Like many new Christian movements, Word of Life has been criticized by other Christians, but in particular by the media. Many critics claim that Word of Life's teachings about health and economic abundance created a survival of the fittest attitude, in opposition to the Christian ascetic ideal of being poor and humble. Ekman and Word of Life always responded to this criticism by saying that they strongly believed in God's promises in the Bible. Ekman claimed that a false image was created in the Swedish media on Word of Life as being against, for example, disabled persons, when the outspoken message was that God promises deliverance from sickness.

Ekman's theology, along with other representatives of the Word of Faith movement, was criticized for having gnostic elements. A thesis written by Kent Gunnarsson at Umeå University, published in 2004, had this claim. The opponent at the dissertation, Professor Alexander Radler, criticized Gunnarsson for a too-wide definition of Gnosticism. Radler appreciated Gunnarsson's thesis for its rich information about modern Gnosticism, but thought that Ekman's teachings could not be seen as gnostic. Ekman's own attitude against Gnosticism is negative.

Later on, Ekman rarely preached the typical Word of Faith teachings. He partially criticized some of them (for example, the Jesus Died Spiritually doctrine), but also wrote and said that the ground for his preaching was the revelation in the Bible he got from first listening to teachers like Kenneth Copeland and later studying at Kenneth Hagin's school in Tulsa.

Ekman seems to have broadened his doctrinal horizons with studies in patristic and church history. He has now an ecumenical approach to other congregations. In 2006 the bishop of the Catholic Diocese of Stockholm, Anders Arborelius, was invited to Word of Life church in Uppsala for a public discussion. Through the Livets Ord University, which is a branch of the Oral Roberts University, Ekman published a theological magazine called Keryx, containing articles from a broad, classical Christian point of view. This magazine had articles from different Christian traditions and excerpts from patristic writings. But a critical analysis of the Word of Faith movement's own teachings hasn't been published to this day.

In 2014, Ekman and his family converted to Catholicism. He claims that the Catechism of the Catholic Church is "the best book he has ever read".

In his 2015 book Den stora upptäckten.
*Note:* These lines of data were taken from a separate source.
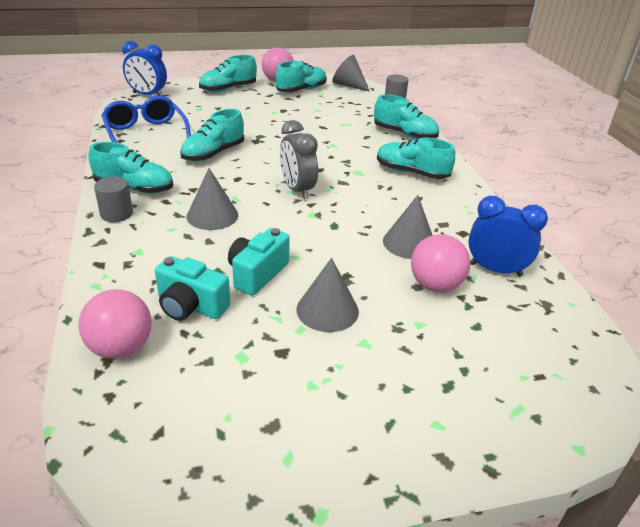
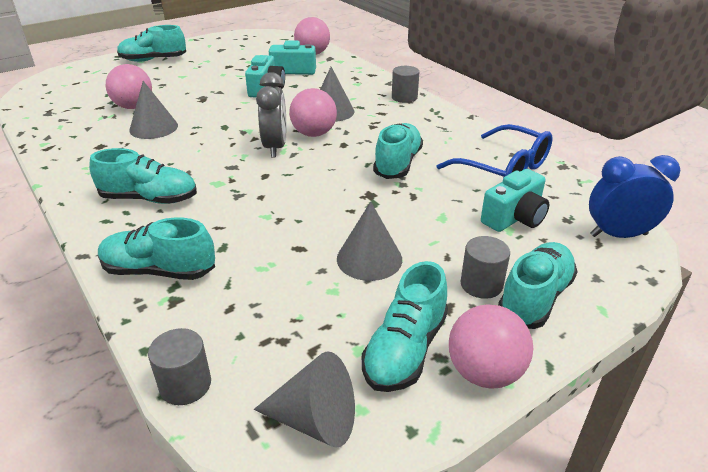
camera: 160 degrees right, 0 degrees up
turquoise shoe [88,142,173,193] -> turquoise shoe moved to [117,25,186,62]
grey clock [280,120,318,199] -> grey clock turned 45 degrees clockwise [256,72,286,157]
grey cone [296,258,359,332] -> grey cone moved to [337,202,402,281]
blue clock [468,196,548,277] -> none
none -> pink ball [289,88,337,137]
none -> grey cylinder [461,236,510,299]
none -> turquoise camera [481,169,549,232]

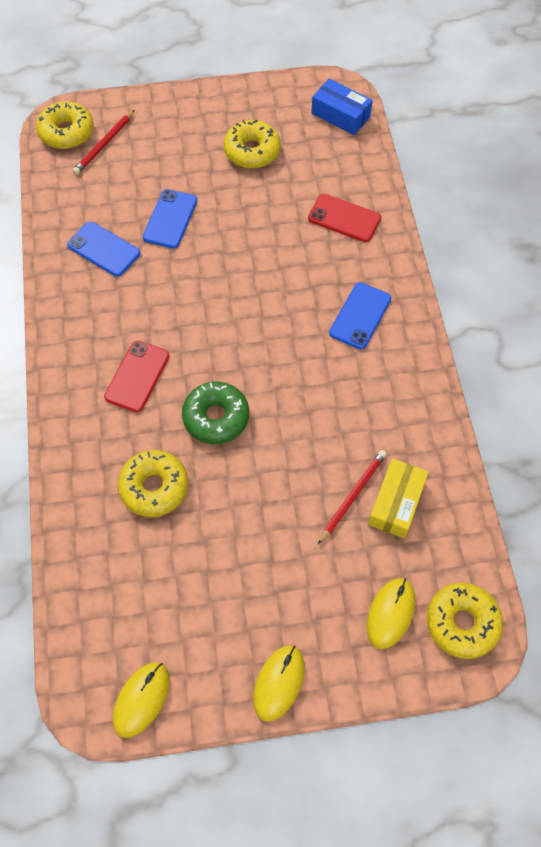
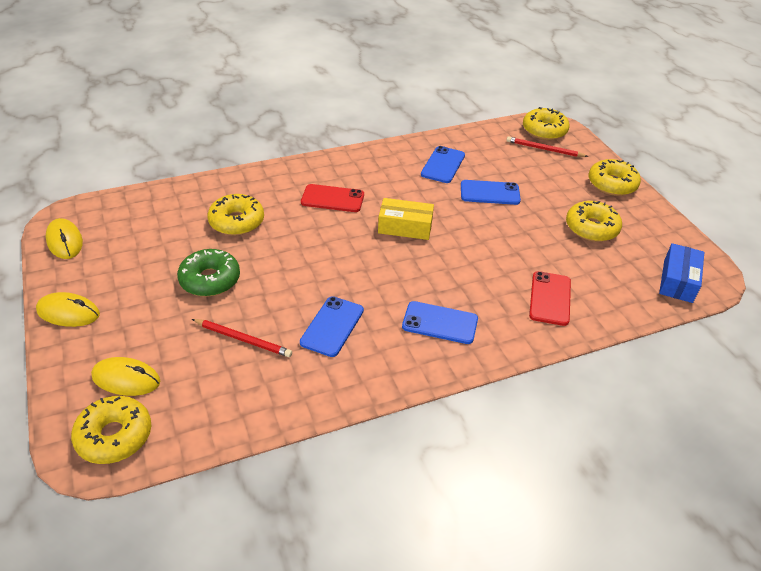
camera: 75 degrees right, 20 degrees down
yellow mouse [113,662,170,738] -> yellow mouse turned 45 degrees clockwise [46,218,83,259]
green donut [182,382,249,444] -> green donut moved to [177,249,240,297]
yellow box [368,459,429,538] -> yellow box moved to [378,198,434,240]
none -> blue phone [300,296,364,357]
none -> yellow donut [589,159,641,196]

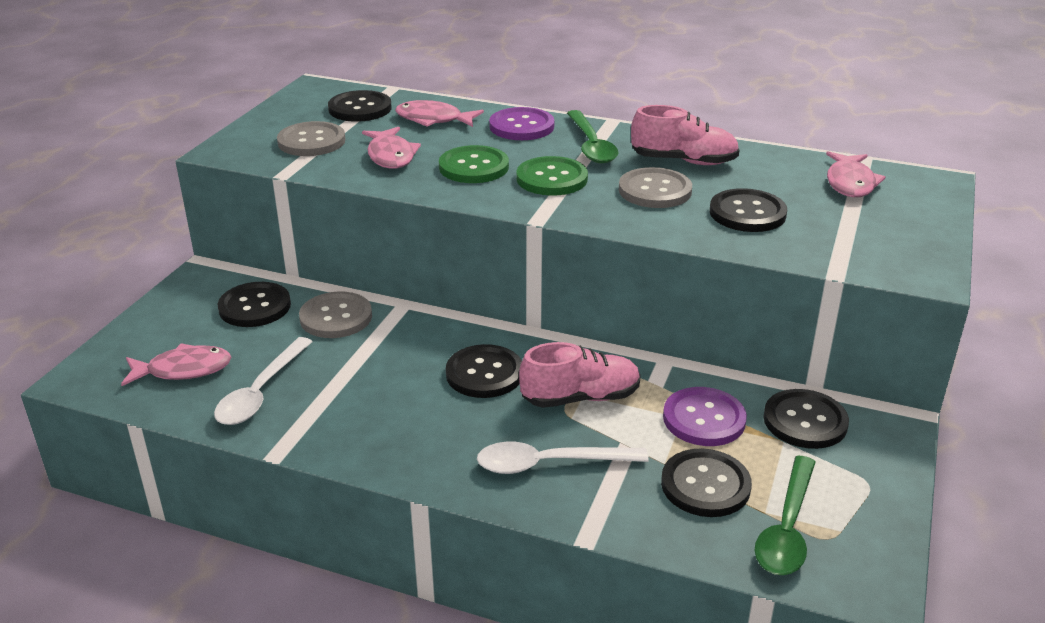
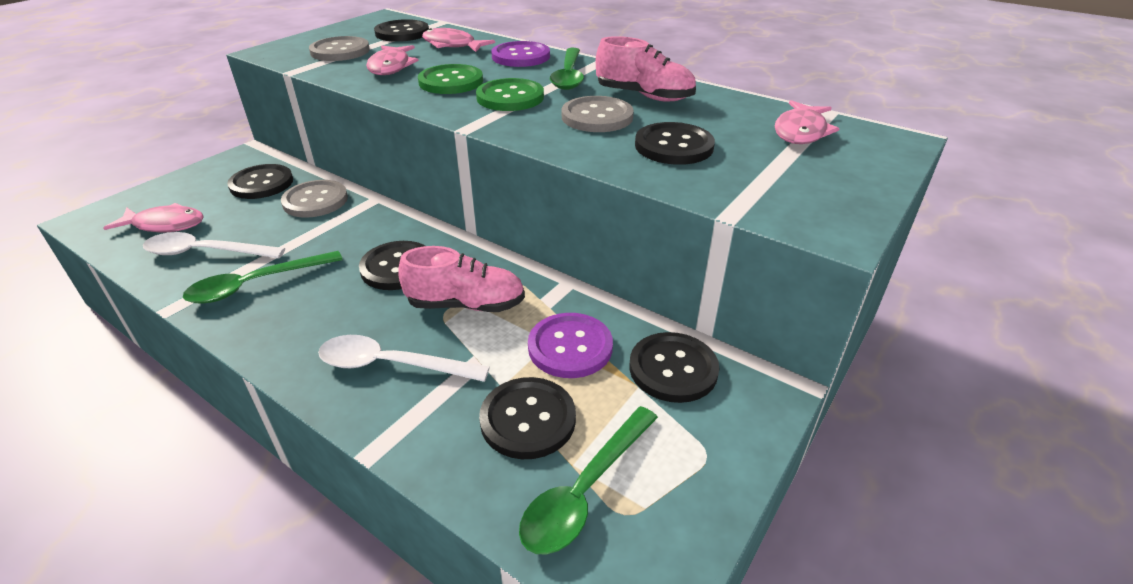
camera: 15 degrees right, 5 degrees up
white spoon [214,337,313,425] -> white spoon turned 60 degrees clockwise [143,232,285,258]
none -> green spoon [183,251,343,304]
Vår väg till katolska kyrkan, he claims that an important factor in his conversion to Catholicism was information about Međugorje in Herzegovina and subsequent visit to the place, where Ulf and Birgitta met with Franciscan Jozo Zovko.

== Criticism ==
In November 2015, Ekman was criticized in a television episode of Uppdrag granskning, notably for his demand to be paid in cash when speaking in churches, a culture of silence refusing any criticism and his insistence on multiple offerings, in addition to the tithe.